Table Politics: Should Matters of the State Be Discussed at Thanksgiving Dinner?

November 2008

Immediately after college graduation, I moved to Spain, a country where food and wine reign, and conversations about dining are more common than those about the weather. Given this dining climate, I wasn't surprised to learn shortly after my arrival that at my town's eating clubs--public kitchens for cooking and dining--two topics were forbidden: politics and religion. Since George W. Bush was extremely unpopular in Europe at the time, I couldn't have agreed more heartily with this rule. Years after Spain, on the verge of a new president, I continue think that politics are better suited for afternoon coffees and beers at the bar than the dinner table, especially when there's a difference of opinion. I hate to see a brothy coq au vin or delicate crepes forgotten, or even dismissed, as guests fire off criticisms about Bush's economic policies or get riled up about Obama's potential cabinet choices. A meal, especially a dinner party, should prioritize food and company. And there is no other meal for which that's truer than Thanksgiving, the one U.S. holiday on which nearly the entire nation shares the same meal--golden turkey, buttery mashed potatoes, cranberry sauce--and families fly across the country to be together. Such a meal--filled with tradition, love, and endless hours of cooking--should certainly be devoid of politics.

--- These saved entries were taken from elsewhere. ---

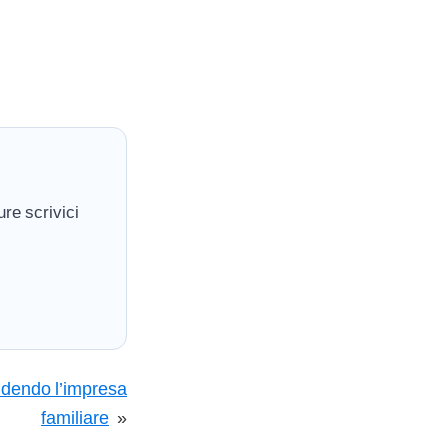
re scrivici
iudendo l’impresa
familiare
»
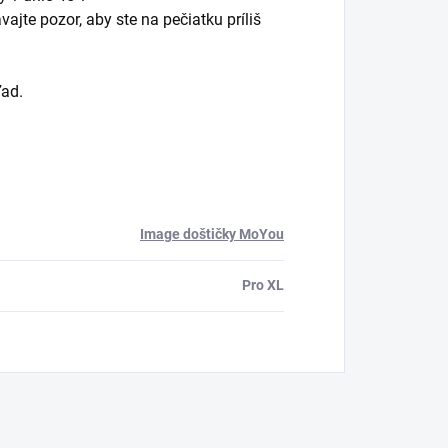
jte pozor, aby ste na pečiatku príliš
ľad.
Image doštičky MoYou
Pro XL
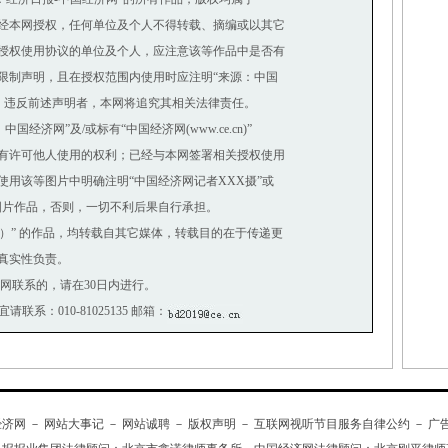
经本网授权，任何单位及个人不得转载、摘编或以其它
授权使用协议的单位及个人，应注意该等作品中是否有
制声明，且在授权范围内使用时应注明“来源：中国
。违反前述声明者，本网将追究其相关法律责任。
济网”及/或标有“中国经济网(www.ce.cn)”
有许可他人使用的权利；已经与本网签署相关授权使用
用该等图片中明确注明“中国经济网记者XXX摄”或
图片作品，否则，一切不利后果自行承担。
网）” 的作品，均转载自其它媒体，转载目的在于传递更
真实性负责。
网联系的，请在30日内进行。
请联系：010-81025135 邮箱：
经济网
－
网站大事记
－
网站诚聘
－
版权声明
－
互联网视听节目服务自律公约
－
广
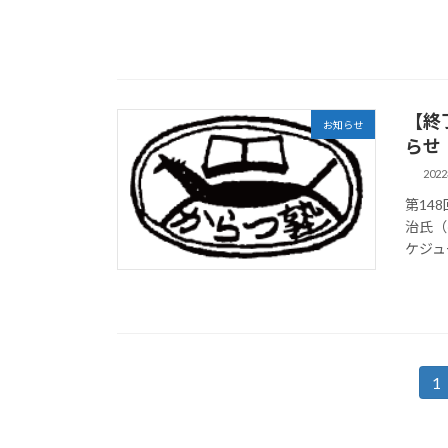
【終
お知らせ
らせ
202
第14
治氏（
ケジュール
投
1
固
定
稿
ペ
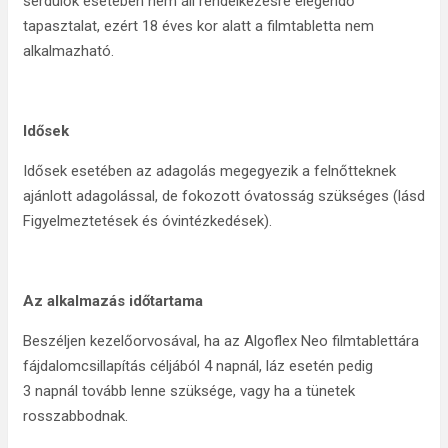
serdülők esetében nem áll rendelkezésre elegendő
tapasztalat, ezért 18 éves kor alatt a filmtabletta nem
alkalmazható.
Idősek
Idősek esetében az adagolás megegyezik a felnőtteknek
ajánlott adagolással, de fokozott óvatosság szükséges (lásd
Figyelmeztetések és óvintézkedések).
Az alkalmazás időtartama
Beszéljen kezelőorvosával, ha az Algoflex Neo filmtablettára
fájdalomcsillapítás céljából 4 napnál, láz esetén pedig
3 napnál tovább lenne szüksége, vagy ha a tünetek
rosszabbodnak.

But with Obama's inauguration less than two months away and talk of Palin's promising future with the Republican party, this year Thanksgiving without politics seems almost as anti-American as leaving cranberry sauce or pumpkin pie off the menu. How can we celebrate our country's past without acknowledging its future? Helena Echlin, of Chow's "Table Manners," an advice column about how to handle dining's most difficult situations, believes that politics, if carefully handled, can be broached at the table. Alcohol and anger, though, should be moderated, and all conversations approached with an air of curiosity, not hard-nosed determination. The Huffington Post's Anna Post, and the great-great-granddaughter of etiquette guru Emily Post, says as long as your table politics stick to the facts, and you're willing to drop a downward-spiraling conversation, feel free to talk away. In this politically heightened year, if we put this advice into practice, is it okay to discuss matters of state at Thanksgiving dinner?